London (July 20)  Metals have a lot of factors currently which are keeping prices buoyed above support at $1800.0 as the increasing number of covid-19 cases in the US fuel fears of a full or partial lock down in states and the ongoing tension between US and China which has raised doubts over a Phase 2 trade deal between both countries. Another key factor that is supporting prices is the likelihood that Joe Biden may win the presidency in the upcoming elections. Despite the positive factors, traders continue to focus on additional stimulus package from the US central bank Federal Reserve to further start buying precious metals. The technical picture remains bullish for precious metals – Gold prices are breaking out of a large ‘flag pattern’ on hourly charts and sustained activity above resistance at $1815.0 would see prices test $1825.0 and possibly higher this week whereas support (and reversal point) is seen at $1805.0-1800.0 this week. Silver futures has been the out performer over the past two weeks and could push higher to $20.50-$21.0 this week once prices break above resistance at $19.90 whereas support is seen at $19.75 this week.

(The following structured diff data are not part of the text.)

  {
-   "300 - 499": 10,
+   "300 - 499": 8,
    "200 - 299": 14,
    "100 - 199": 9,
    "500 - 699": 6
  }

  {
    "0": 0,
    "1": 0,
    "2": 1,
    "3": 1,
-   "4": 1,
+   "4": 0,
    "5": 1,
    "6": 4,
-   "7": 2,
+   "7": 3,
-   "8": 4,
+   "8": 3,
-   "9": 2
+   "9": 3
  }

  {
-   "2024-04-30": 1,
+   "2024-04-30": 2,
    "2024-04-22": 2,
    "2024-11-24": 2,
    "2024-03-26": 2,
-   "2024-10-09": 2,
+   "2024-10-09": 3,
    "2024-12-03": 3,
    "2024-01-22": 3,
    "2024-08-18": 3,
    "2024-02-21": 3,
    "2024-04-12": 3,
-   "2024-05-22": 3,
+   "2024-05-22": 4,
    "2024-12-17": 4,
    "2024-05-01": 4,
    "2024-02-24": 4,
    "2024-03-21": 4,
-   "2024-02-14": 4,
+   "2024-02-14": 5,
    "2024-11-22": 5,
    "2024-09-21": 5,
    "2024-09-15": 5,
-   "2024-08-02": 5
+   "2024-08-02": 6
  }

Base Metals are trading with a mixed bias today with Nickel and Lead higher over half a percent each while Copper futures are down 0.20% to trade at $6427.50 currently. Aluminum and Zinc prices are trading slightly lower since open today. The sharp recovery in base metals, especially Copper is surprising given the increasing number of covid-19 cases globally (slowing economy, lower demand) and has possibly reached its saturation point in the short term. The recent rally in Copper was largely due to fears of a supply disruption in Peru and Chile which is warranted but, on the flip-side, the general lack of demand should be more worrying for prices in the short term. Last week’s price action indicates a temporary top in place for Copper prices and we may see a short term correction going ahead – Copper futures, traded on LME, may decline to $6275 and possibly lower over the next few trading sessions whereas on the upside, a break above resistance $6600 is likely to push prices higher to 2018 highs over the next few weeks. MCX Nickel is facing a strong support zone at 995-990 below which prices are expected to fall further in the short term. The rest of the metals are likely to follow Copper prices this week.

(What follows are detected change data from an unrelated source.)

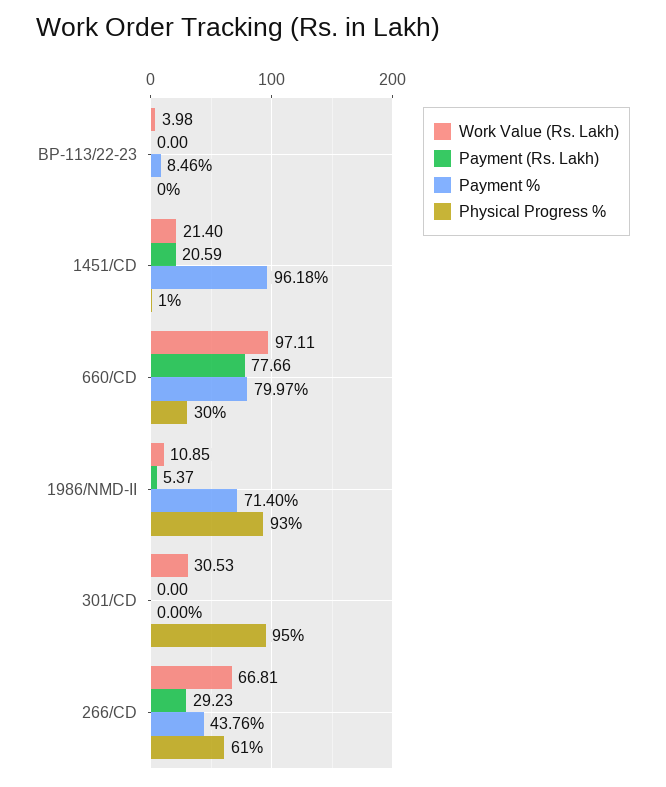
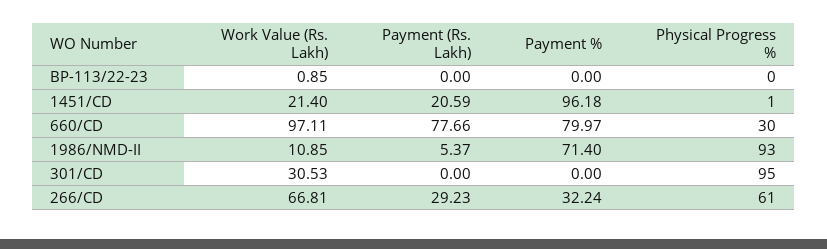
  {
    "Work Value (Rs. Lakh)": {
-     "BP-113/22-23": 3.98,
+     "BP-113/22-23": 0.85,
      "1451/CD": 21.4,
      "660/CD": 97.11,
      "1986/NMD-II": 10.85,
      "301/CD": 30.53,
      "266/CD": 66.81
    },
    "Payment (Rs. Lakh)": {
      "BP-113/22-23": 0,
      "1451/CD": 20.59,
      "660/CD": 77.66,
      "1986/NMD-II": 5.37,
      "301/CD": 0,
      "266/CD": 29.23
    },
    "Payment %": {
-     "BP-113/22-23": 8.46,
+     "BP-113/22-23": 0,
      "1451/CD": 96.18,
      "660/CD": 79.97,
      "1986/NMD-II": 71.4,
      "301/CD": 0,
-     "266/CD": 43.76
+     "266/CD": 32.24
    },
    "Physical Progress %": {
      "BP-113/22-23": 0,
      "1451/CD": 1,
      "660/CD": 30,
      "1986/NMD-II": 93,
      "301/CD": 95,
      "266/CD": 61
    }
  }

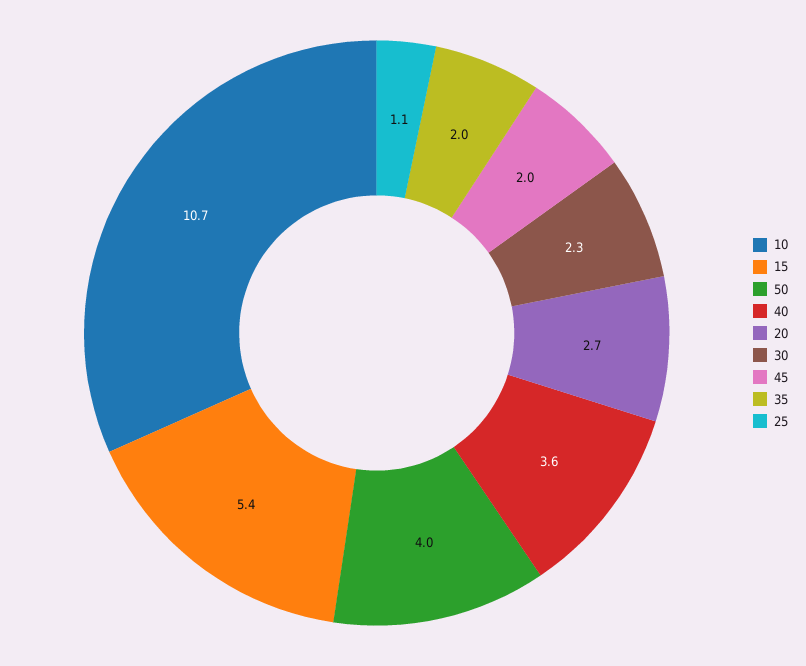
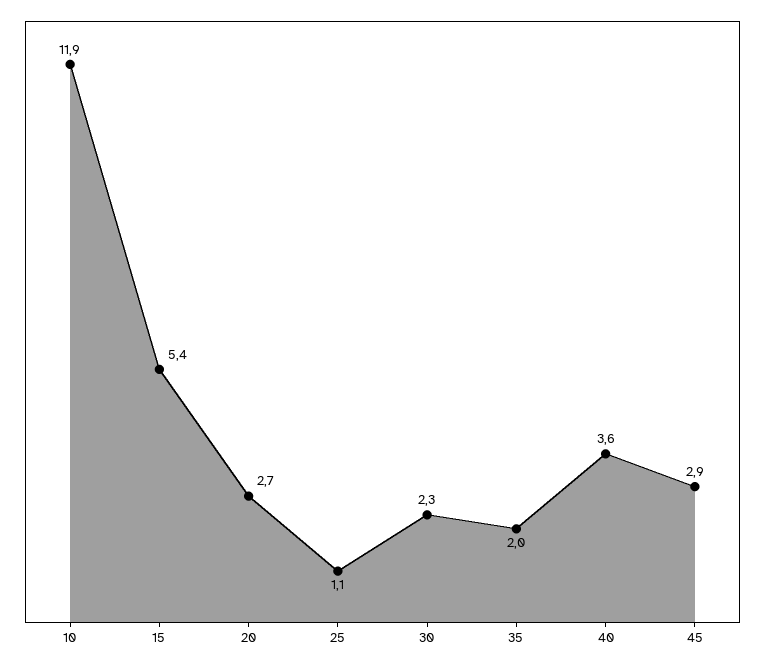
  {
-   "10": 10.7,
+   "10": 11.9,
    "15": 5.4,
-   "50": 4,
    "40": 3.6,
    "20": 2.7,
    "30": 2.3,
-   "45": 2,
+   "45": 2.9,
    "35": 2,
    "25": 1.1
  }

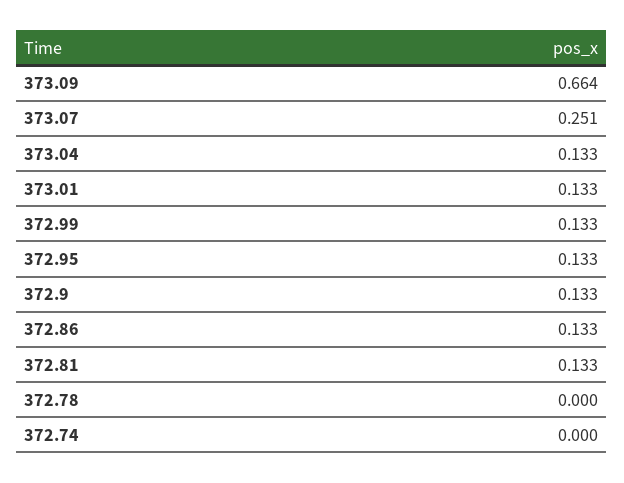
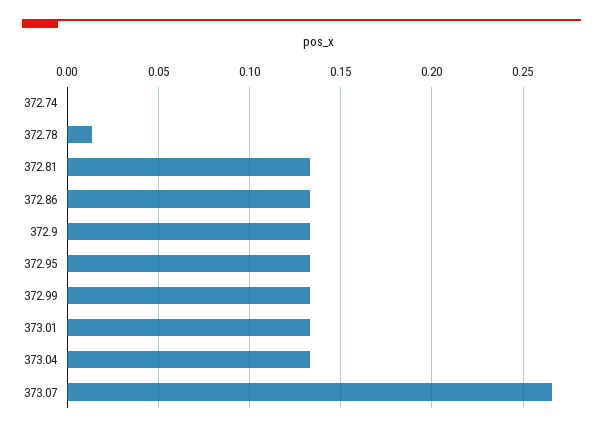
  {
-   "373.09": 0.664,
-   "373.07": 0.251,
+   "373.07": 0.265,
    "373.04": 0.133,
    "373.01": 0.133,
    "372.99": 0.133,
    "372.95": 0.133,
    "372.9": 0.133,
    "372.86": 0.133,
    "372.81": 0.133,
-   "372.78": 0,
+   "372.78": 0.015,
    "372.74": 0
  }

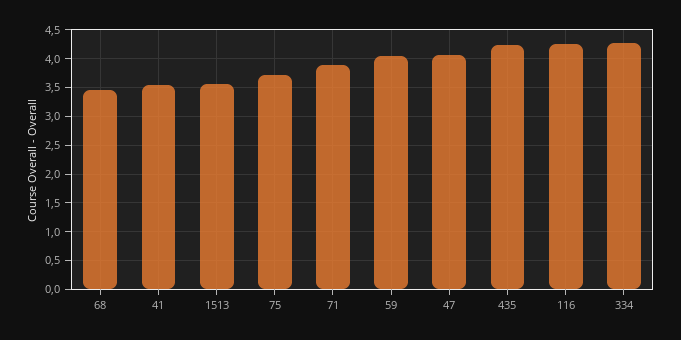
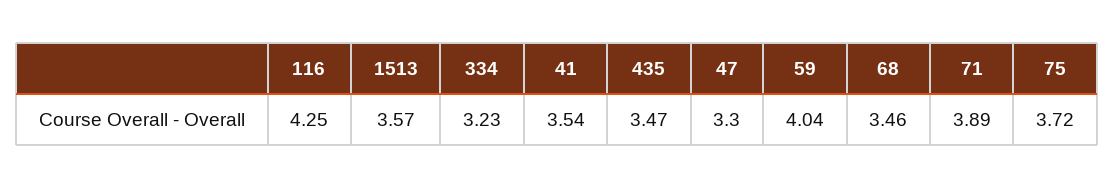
  {
    "68": 3.46,
    "41": 3.54,
    "1513": 3.57,
    "75": 3.72,
    "71": 3.89,
    "59": 4.04,
-   "47": 4,
+   "47": 3.3,
-   "435": 4.25,
+   "435": 3.47,
    "116": 4.25,
-   "334": 4.25
+   "334": 3.23
  }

Oil prices are down over a percent this morning as WTI continues to zigzag around psychological support at $40.0 with near month futures at $40.10 and Brent Oil at $42.78 currently. Natural Gas futures are also lower at $1.704, down 0.80% currently. Oil prices continue to remain under pressure as the number of COVID-19 cases around the world is closing in on 14.5 million and more than 600,000 have died which may further force lock-downs globally and in turn affect oil prices in the short term. While US oil production has settled at 11 mbpd, the drop in the number of rigs also seems to have halted which is limiting the current upside in prices. The number of rigs drilling crude oil decreased by one to 180 rigs, the lowest since 2009. The focus now will be on OPEC member countries with the official views proposed by the OPEC+ JMMC last week were looked at as a positive sign as existing production cuts are being relaxed in August as a result of higher expected demand. The Organization of the Petroleum Exporting Countries and its allies, known as OPEC+, have been cutting output since May by 9.7 million barrels per day (bpd), or 10% of global supply, after the virus destroyed a third of global demand. After July, the record cuts are due to taper to 7.7 million bpd until December. The recovery of demand is highly debatable as the number of covid-19 cases continue to spiral higher and will eventually hit demand as lock-downs and restrictions are enforced. The likely scenario in case of an increase in production, without adequate recovery in demand, would force oil prices to the lower $30 range in the short term. We continue to remain neutral on oil prices at the moment – WTI prices are seen consolidating in the range of $39.0-$41.0 and directional movement is not expected until we have a breakout from the current zone.